[[ Data for processing open ]]
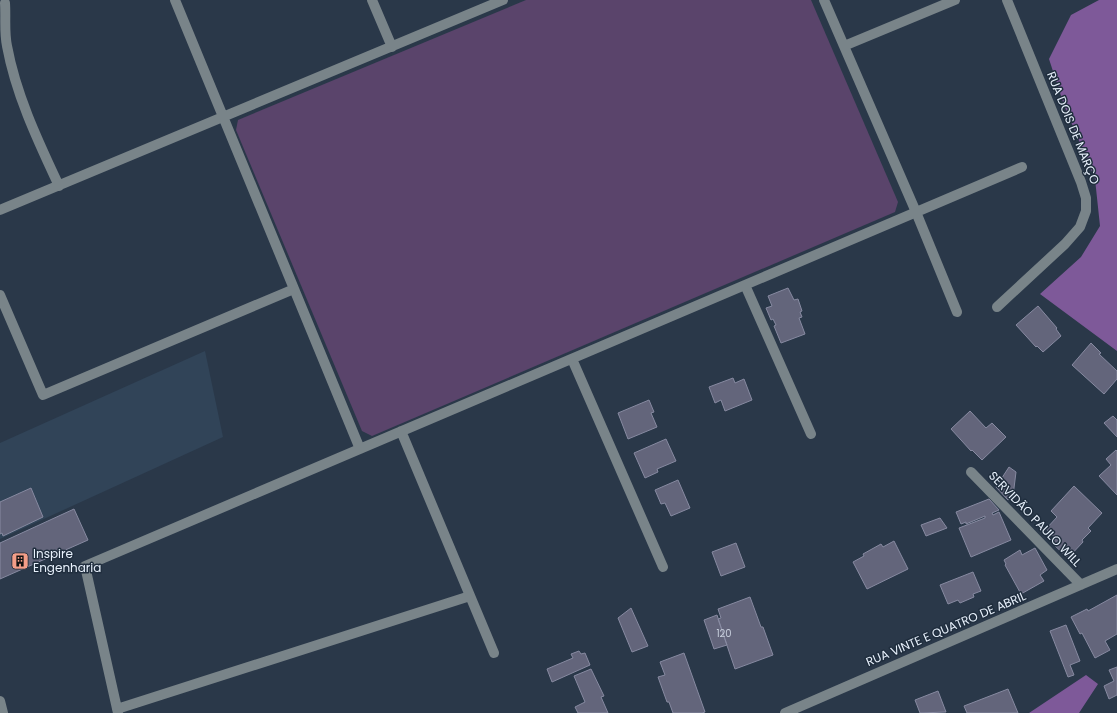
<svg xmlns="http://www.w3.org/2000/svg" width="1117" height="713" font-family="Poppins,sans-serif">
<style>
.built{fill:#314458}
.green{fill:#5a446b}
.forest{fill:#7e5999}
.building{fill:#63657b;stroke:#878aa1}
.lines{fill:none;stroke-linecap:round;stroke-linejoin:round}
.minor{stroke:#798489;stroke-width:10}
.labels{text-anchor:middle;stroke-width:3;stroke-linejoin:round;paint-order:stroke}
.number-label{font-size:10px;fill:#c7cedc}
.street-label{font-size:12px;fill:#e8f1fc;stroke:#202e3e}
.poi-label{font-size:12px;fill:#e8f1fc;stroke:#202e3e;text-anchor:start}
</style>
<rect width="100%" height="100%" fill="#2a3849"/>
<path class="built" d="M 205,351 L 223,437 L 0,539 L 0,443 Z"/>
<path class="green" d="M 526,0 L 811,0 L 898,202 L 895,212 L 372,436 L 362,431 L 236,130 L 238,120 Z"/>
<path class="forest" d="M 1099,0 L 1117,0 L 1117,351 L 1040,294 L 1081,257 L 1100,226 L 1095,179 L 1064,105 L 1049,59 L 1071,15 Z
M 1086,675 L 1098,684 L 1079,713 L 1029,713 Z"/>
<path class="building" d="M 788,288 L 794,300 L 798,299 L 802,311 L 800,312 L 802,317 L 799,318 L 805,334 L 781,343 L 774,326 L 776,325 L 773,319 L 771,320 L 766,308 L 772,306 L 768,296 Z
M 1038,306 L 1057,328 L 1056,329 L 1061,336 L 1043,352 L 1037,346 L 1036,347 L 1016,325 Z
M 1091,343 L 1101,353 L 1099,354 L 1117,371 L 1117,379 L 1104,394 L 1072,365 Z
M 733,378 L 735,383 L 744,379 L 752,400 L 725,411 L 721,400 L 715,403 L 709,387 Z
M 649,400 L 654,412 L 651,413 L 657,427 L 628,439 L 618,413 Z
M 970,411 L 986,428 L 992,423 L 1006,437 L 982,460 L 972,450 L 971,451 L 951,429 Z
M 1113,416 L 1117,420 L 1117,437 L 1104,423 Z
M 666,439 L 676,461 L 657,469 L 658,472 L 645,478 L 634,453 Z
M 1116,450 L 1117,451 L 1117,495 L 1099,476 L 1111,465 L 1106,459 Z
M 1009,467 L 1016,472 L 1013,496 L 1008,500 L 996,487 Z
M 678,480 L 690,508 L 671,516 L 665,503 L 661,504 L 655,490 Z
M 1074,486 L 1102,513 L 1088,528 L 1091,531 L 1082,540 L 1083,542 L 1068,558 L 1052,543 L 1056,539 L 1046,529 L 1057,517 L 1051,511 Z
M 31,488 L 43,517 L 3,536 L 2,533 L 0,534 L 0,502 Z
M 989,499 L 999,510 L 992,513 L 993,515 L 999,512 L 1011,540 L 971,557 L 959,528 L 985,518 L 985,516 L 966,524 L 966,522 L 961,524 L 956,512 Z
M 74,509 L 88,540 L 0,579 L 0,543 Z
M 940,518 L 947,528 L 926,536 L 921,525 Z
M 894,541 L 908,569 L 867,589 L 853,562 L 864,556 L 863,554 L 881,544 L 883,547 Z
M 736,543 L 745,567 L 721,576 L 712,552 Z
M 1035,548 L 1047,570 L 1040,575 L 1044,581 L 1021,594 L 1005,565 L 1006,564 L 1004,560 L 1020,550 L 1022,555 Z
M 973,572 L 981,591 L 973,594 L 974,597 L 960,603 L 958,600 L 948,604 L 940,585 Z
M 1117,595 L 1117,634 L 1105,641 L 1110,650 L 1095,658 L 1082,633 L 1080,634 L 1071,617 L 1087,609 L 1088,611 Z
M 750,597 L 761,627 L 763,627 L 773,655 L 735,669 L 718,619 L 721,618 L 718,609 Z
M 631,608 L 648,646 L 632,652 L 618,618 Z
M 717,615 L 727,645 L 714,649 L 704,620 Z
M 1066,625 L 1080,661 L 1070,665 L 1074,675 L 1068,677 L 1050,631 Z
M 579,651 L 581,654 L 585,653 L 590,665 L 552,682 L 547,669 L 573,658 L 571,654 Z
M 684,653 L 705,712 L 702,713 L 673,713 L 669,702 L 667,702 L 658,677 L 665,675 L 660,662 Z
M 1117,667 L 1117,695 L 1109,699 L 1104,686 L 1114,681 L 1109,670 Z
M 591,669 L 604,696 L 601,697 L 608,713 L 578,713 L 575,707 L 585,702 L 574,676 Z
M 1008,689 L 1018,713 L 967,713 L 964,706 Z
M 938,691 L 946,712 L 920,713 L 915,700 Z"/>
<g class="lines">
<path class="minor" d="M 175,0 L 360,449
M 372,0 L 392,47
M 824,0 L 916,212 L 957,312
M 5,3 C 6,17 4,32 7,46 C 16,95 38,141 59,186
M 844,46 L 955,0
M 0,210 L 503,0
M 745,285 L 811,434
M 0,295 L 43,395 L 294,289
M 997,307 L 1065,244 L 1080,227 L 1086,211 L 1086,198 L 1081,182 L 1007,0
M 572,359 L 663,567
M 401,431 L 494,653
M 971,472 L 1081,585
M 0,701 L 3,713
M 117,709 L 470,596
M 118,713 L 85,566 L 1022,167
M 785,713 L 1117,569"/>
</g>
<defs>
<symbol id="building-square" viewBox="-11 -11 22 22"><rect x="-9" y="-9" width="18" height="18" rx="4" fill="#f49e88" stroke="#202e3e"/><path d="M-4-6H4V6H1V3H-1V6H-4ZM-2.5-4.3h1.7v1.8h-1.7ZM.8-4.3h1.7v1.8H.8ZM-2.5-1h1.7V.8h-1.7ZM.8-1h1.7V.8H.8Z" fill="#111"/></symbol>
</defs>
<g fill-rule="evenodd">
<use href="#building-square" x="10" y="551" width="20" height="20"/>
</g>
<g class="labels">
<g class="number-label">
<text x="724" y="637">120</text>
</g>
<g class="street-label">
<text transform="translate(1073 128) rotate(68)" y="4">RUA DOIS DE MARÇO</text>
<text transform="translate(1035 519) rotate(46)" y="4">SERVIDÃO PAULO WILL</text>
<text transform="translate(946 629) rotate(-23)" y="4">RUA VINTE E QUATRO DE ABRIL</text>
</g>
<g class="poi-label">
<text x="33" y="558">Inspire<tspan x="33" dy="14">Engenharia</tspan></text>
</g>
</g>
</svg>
[[ Data for processing closed ]]
### Required work
Where does the string "lines" appear in the records above? Show every line that holds it.

### Solution to the problem
.lines{fill:none;stroke-linecap:round;stroke-linejoin:round}
<g class="lines">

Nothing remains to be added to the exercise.